BELOS TRAIDORES
Nan Abdalla
 

De um lado, com falsos ares de independência e felicidade, você. Do outro, cheios da honestidade que te enterra, teus olhos. Bandidos belos aos olhos de alguns tolos de passagem. Mas que, ao mesmo tempo em que atraem, te traem.

Com vida própria, esses malditos aniquilam todo o trabalho de meses. Basta um simples movimento sem autorização e pronto. Teus olhos revelaram a preocupação exagerada com a felicidade de quem, em teoria, já não faz parte do seu dia-a-dia. Você bem que tentou evitar, mas esses inescrupulosos olhos jogaram por água todos os teus esforços em parecer feliz com o novo parceiro, às voltas com amigos e novos compromissos.

Esses traiçoeiros olhos percorreram, de cima até embaixo cada centímetro da nova parceira daquele canalha. Você tentou conte-los, mas os desgraçados têm mesmo vida própria. Precisavam encontrar defeitos naquela moça tão mais moça que você, tão mais independente e bem-sucedida que você.

Eles são assim mesmo. Traem ao próprio dono sem dar a menor satisfação, alheios a quaisquer sentimentos. Perversos, eles arregalam ao mínimo sinal de um assunto que te incomoda, mesmo que você esteja à distância, fingindo desinteresse ao papo no outro canto da sala.

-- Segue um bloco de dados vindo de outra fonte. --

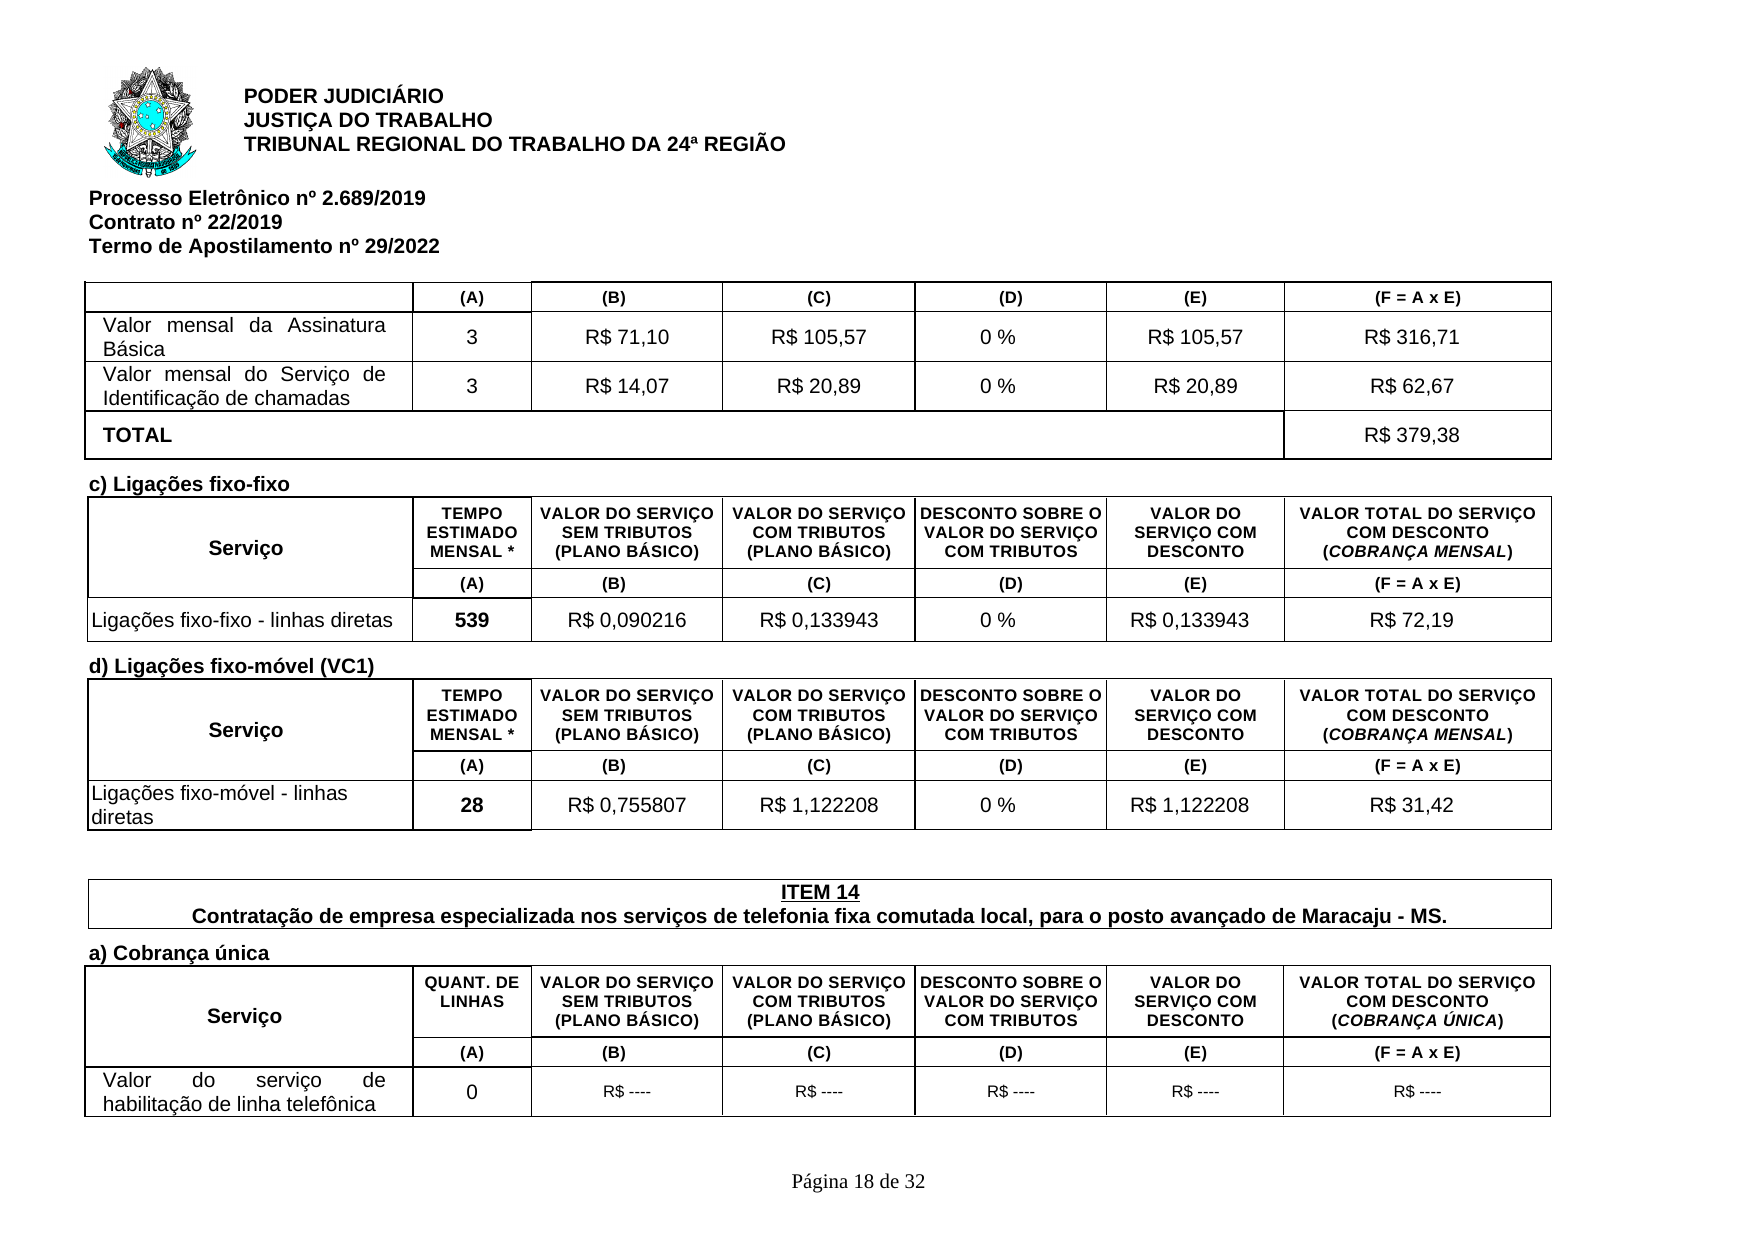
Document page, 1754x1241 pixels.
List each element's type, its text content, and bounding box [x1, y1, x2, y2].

Da mesma forma, ignorando a suas ordens, eles se voltam ao novo casal, que troca carícias há metros de ti.

O casal, verdadeiramente realizado e feliz, faz de conta que não nota. Despede-se e deixam o ambiente. Agora revoltados, teus olhos acompanham ao casal até a porta, na busca incessante por defeitos a serem comentados mais tarde. Porta fechada! Os olhos, agora mais calmos, esperam os maldosos comentários, que não devem vir na íntegra porque seriam inexplicáveis aos olhos do seu companheiro. Aí vêm eles: "gorda desse jeito, ela só pode estar grávida". O comentário não encontra eco. Então vem a briga por conta de comentários desnecessários. E teus olhos, claro, não desmentem as acusações.

Agora eles mostram rancor, ódio e, claro, uma ponta de inveja. De nada vale lutar contra esses filhos da puta. Eles são espelhos d'água. Mas água de um mar traiçoeiro, que te afoga em seu próprio fracasso, que te trai e revela a sua infelicidade. Não te deixam mentir, atuam de maneira independente. Revelam que a separação ainda não foi engolida, que a distância não foi aceita e nem tampouco a felicidade do outro foi digerida. Por mais que tente passar a falsa idéia de realização e menosprezo, não é isso que seu belo par de olhos evidencia. A transparência dos teus olhos mostra uma pessoa amargurada, mal-sucedida, infeliz e solitária. Não é ninguém que diz, mas eles próprios que mostram.